The exoskeleton remains can usually be found in civet middens and the bleached remains of desiccated individuals can often be found in the veld. Insect predators include larger scorpions and one particular assassin bug (Ectrichodia crux), that looks like one of the large ground beetles and has piercing mouth parts. Location of food items and the opposite sex is conducted through touch by antennae, sound (leg stridulations) and pheromones.
They also have sensory organs in the front and rear leg sections. The area of the fifth to seventh segments have modified pairs of legs that collect sperm and transfer it to the female. Eggs are laid in underground nests sometimes constructed from their own excrement and they moult seasonally in similar dry-season chambers. Desert species produce protective wax and can regulate 'blood' concentrations for survival.

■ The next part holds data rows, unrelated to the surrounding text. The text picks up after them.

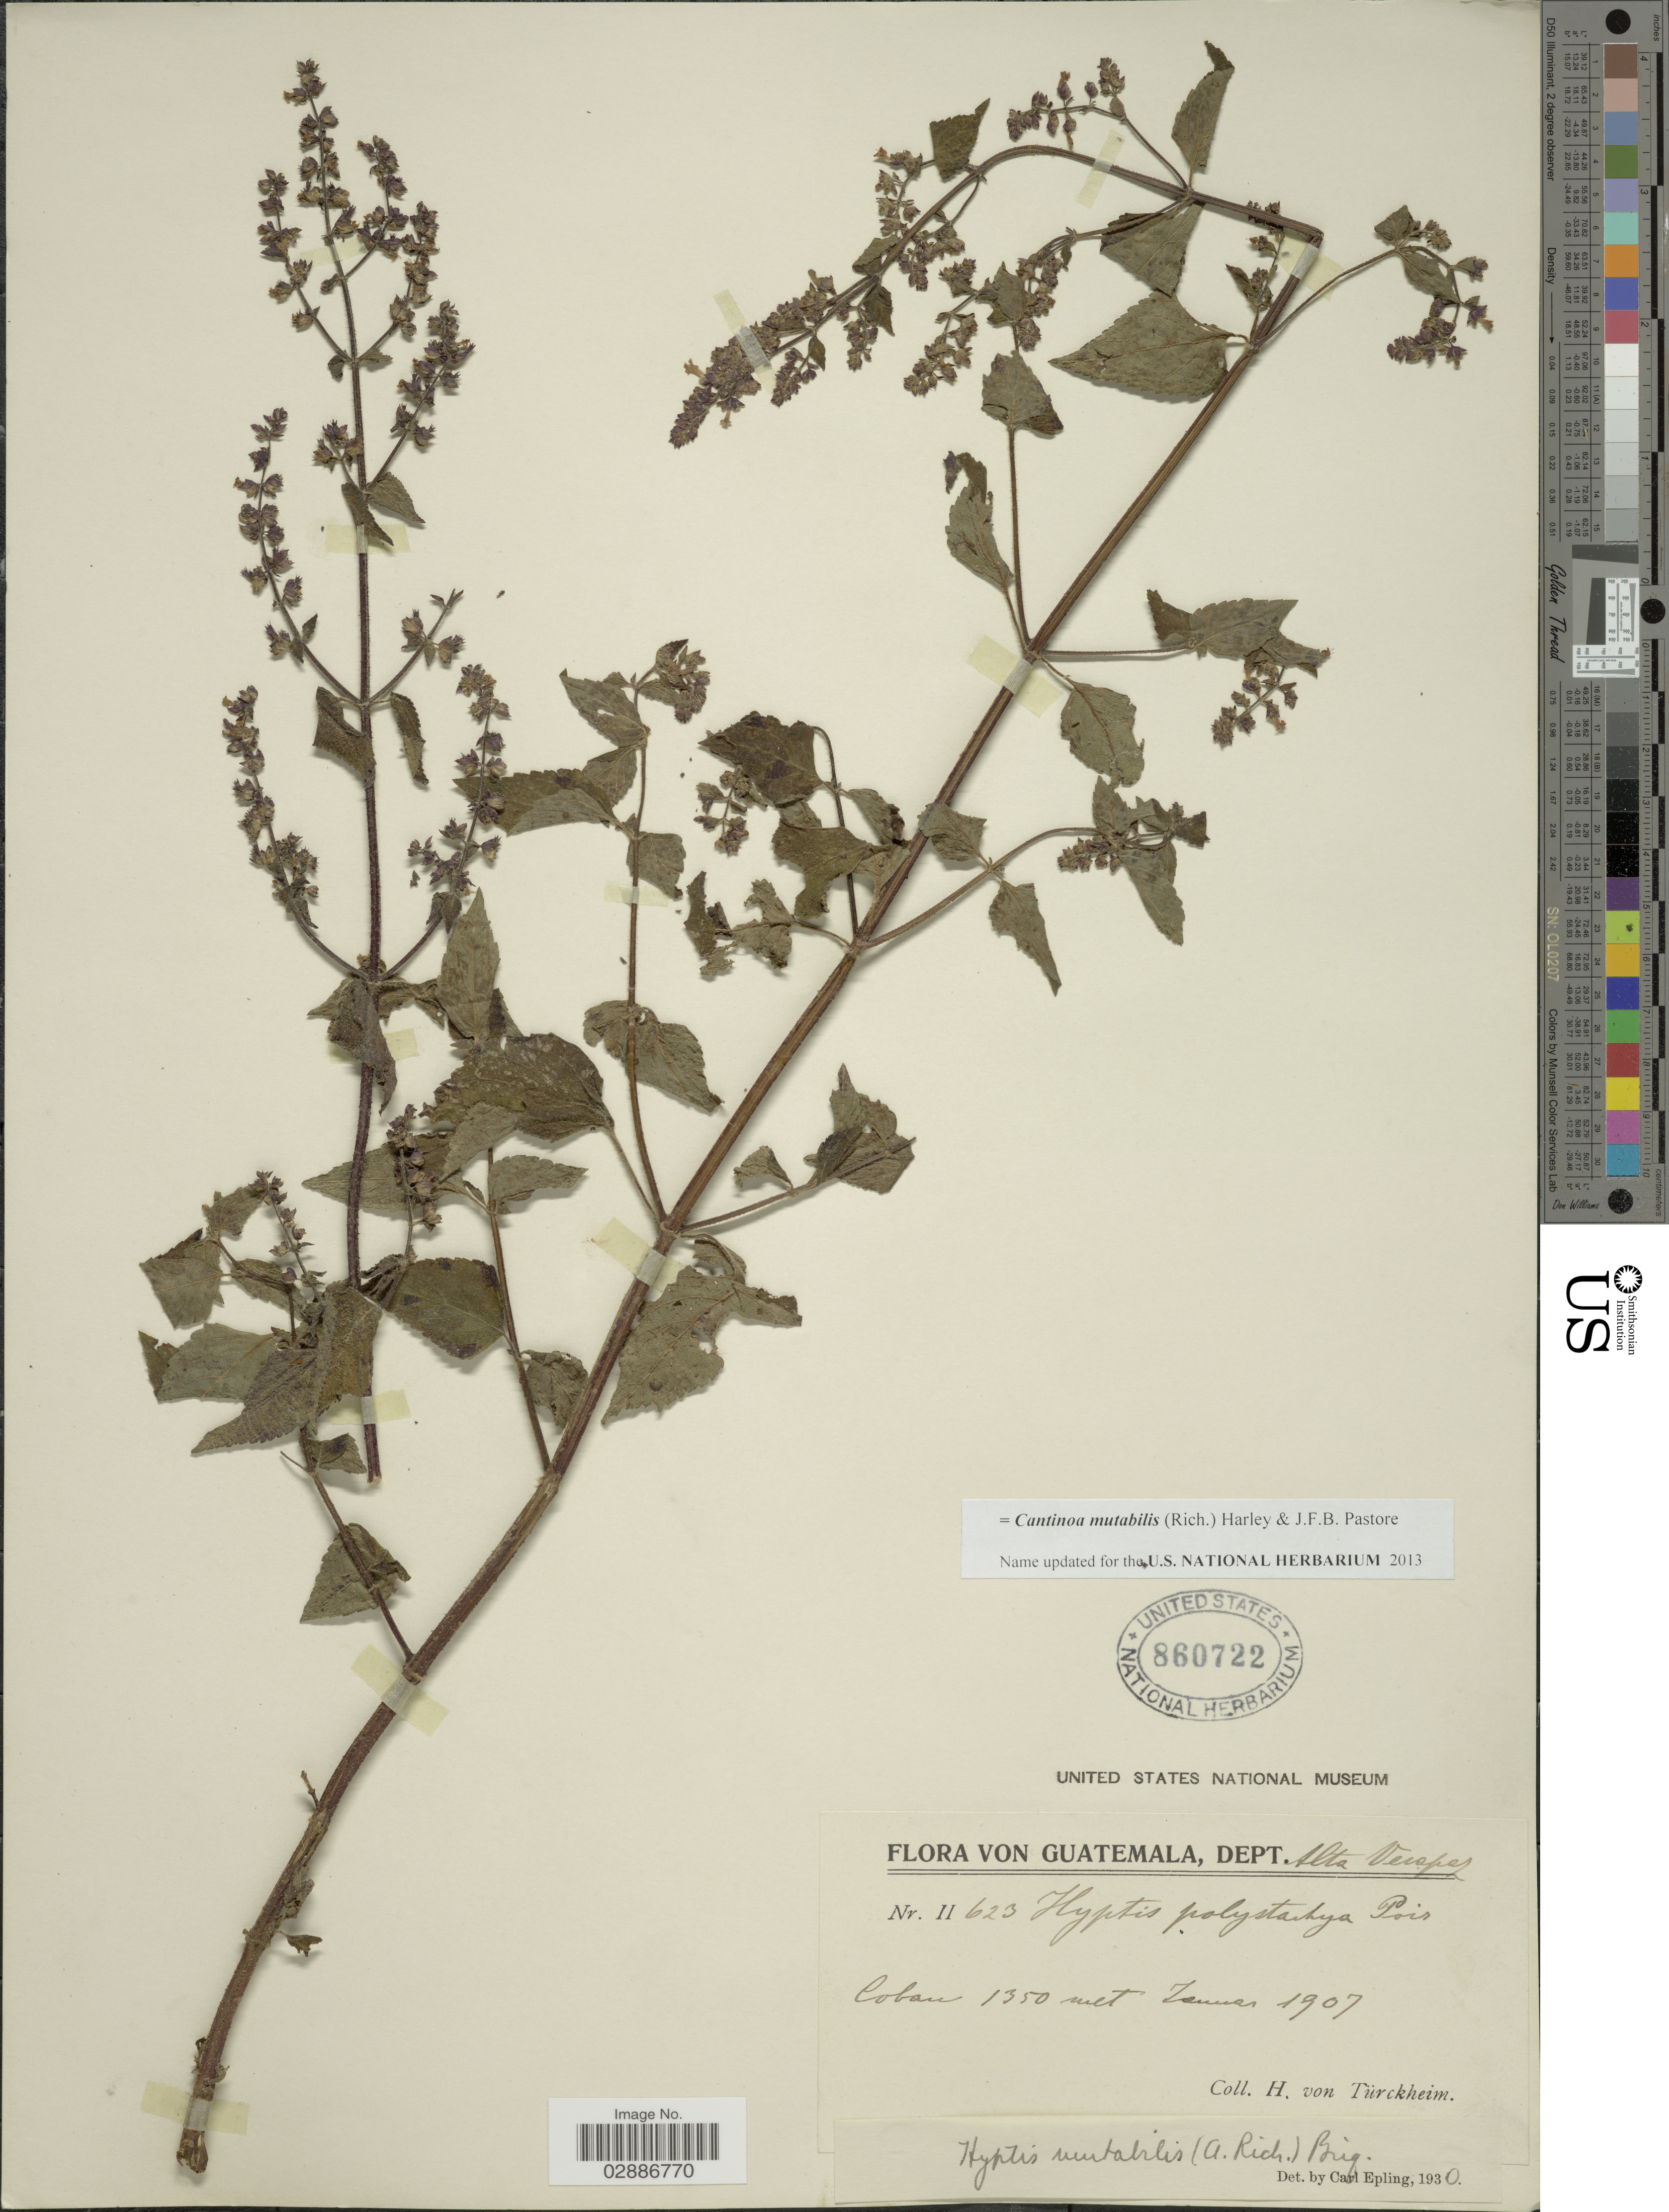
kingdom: Plantae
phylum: Tracheophyta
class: Magnoliopsida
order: Lamiales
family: Lamiaceae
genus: Cantinoa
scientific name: Cantinoa mutabilis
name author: (Rich.) Harley & J.F.B. Pastore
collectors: H. von Türckheim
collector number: II623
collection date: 1907-01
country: Guatemala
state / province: Alta Verapaz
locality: Dept. Alta Verapaz. Coban.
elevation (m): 1350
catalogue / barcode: US 860722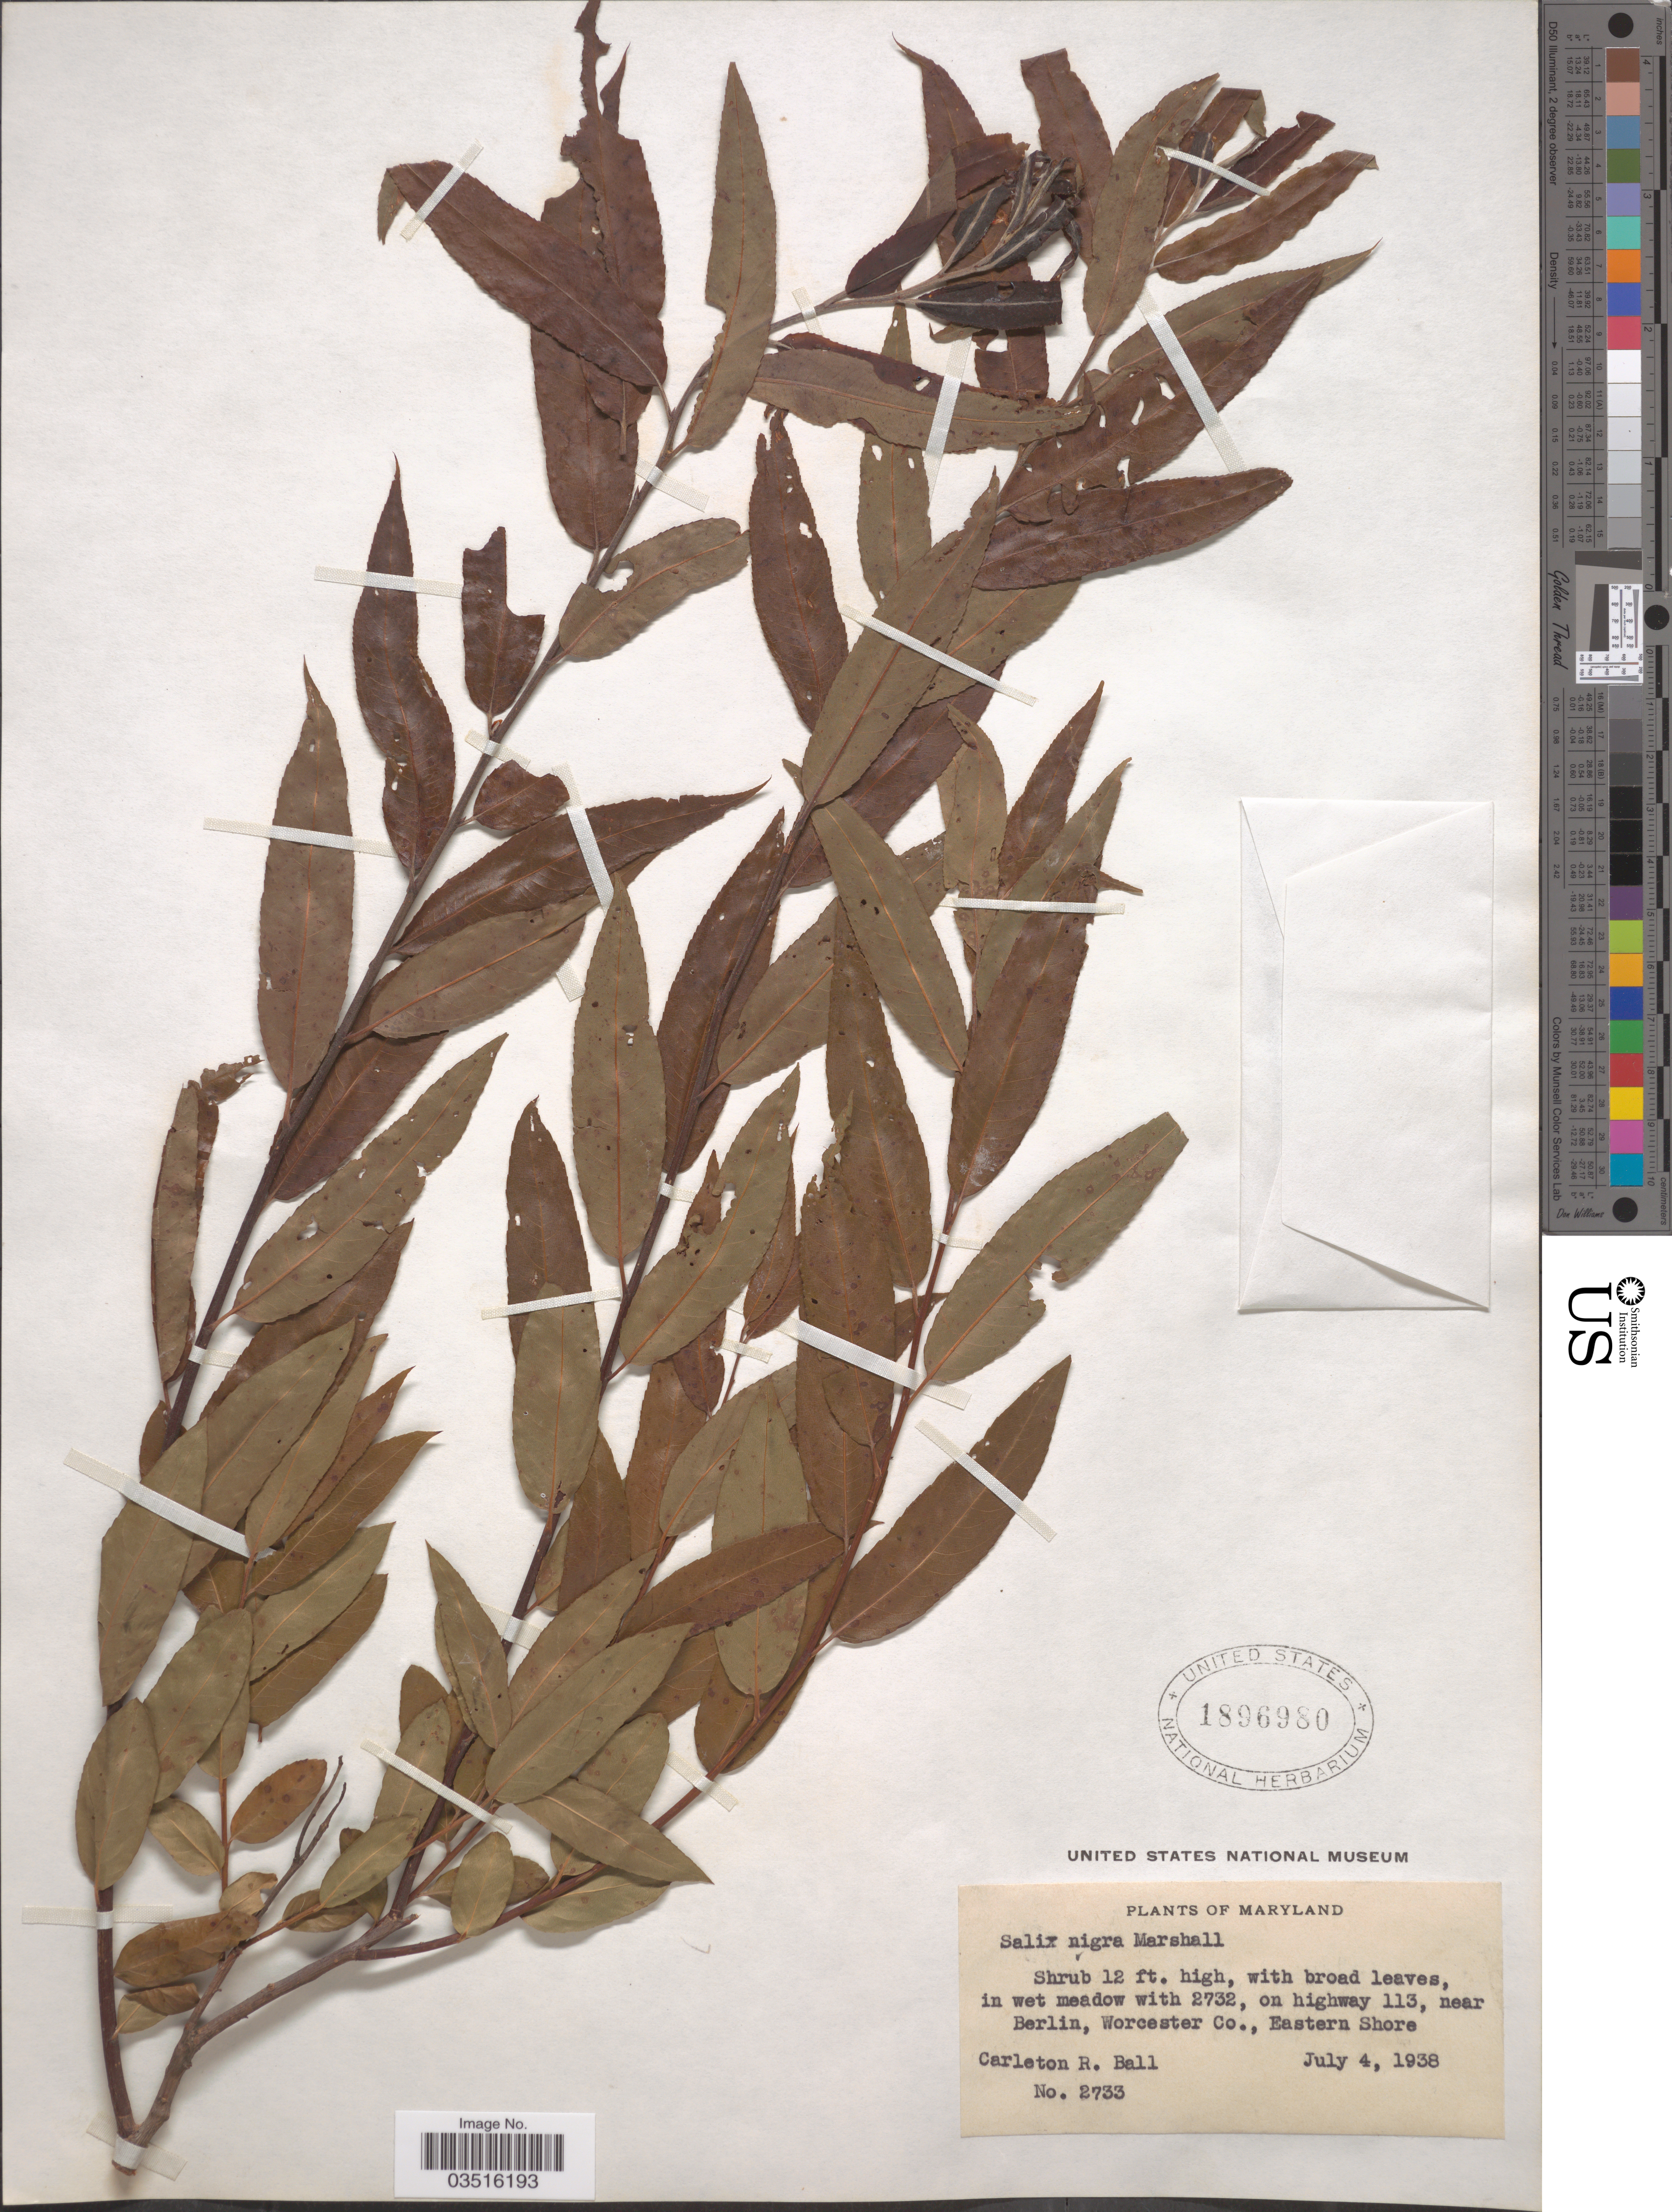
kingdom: Plantae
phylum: Tracheophyta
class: Magnoliopsida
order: Malpighiales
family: Salicaceae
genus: Salix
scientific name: Salix nigra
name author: Marshall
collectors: C. R. Ball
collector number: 2733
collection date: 1938-07-04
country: United States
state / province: Maryland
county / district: Worcester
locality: On highway 113, near Berlin, Worcester Co., Eastern Shore.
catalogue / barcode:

How do they manage to walk in such an orderly fashion with all those legs to manipulate? The numerous legs are moved in waves at a time. When walking normally they deploy 15 - 20 pairs of legs per wave but when pushing through some object they use 20 - 50 pairs of legs per wave for better traction.
They have a unique method of 'gear change' - and they have never been known to trip! THINK!! - How is it that these basic creatures manage to control so many legs in an orderly fashion while we humans find it so difficult to control the use of one little tongue and only two hands?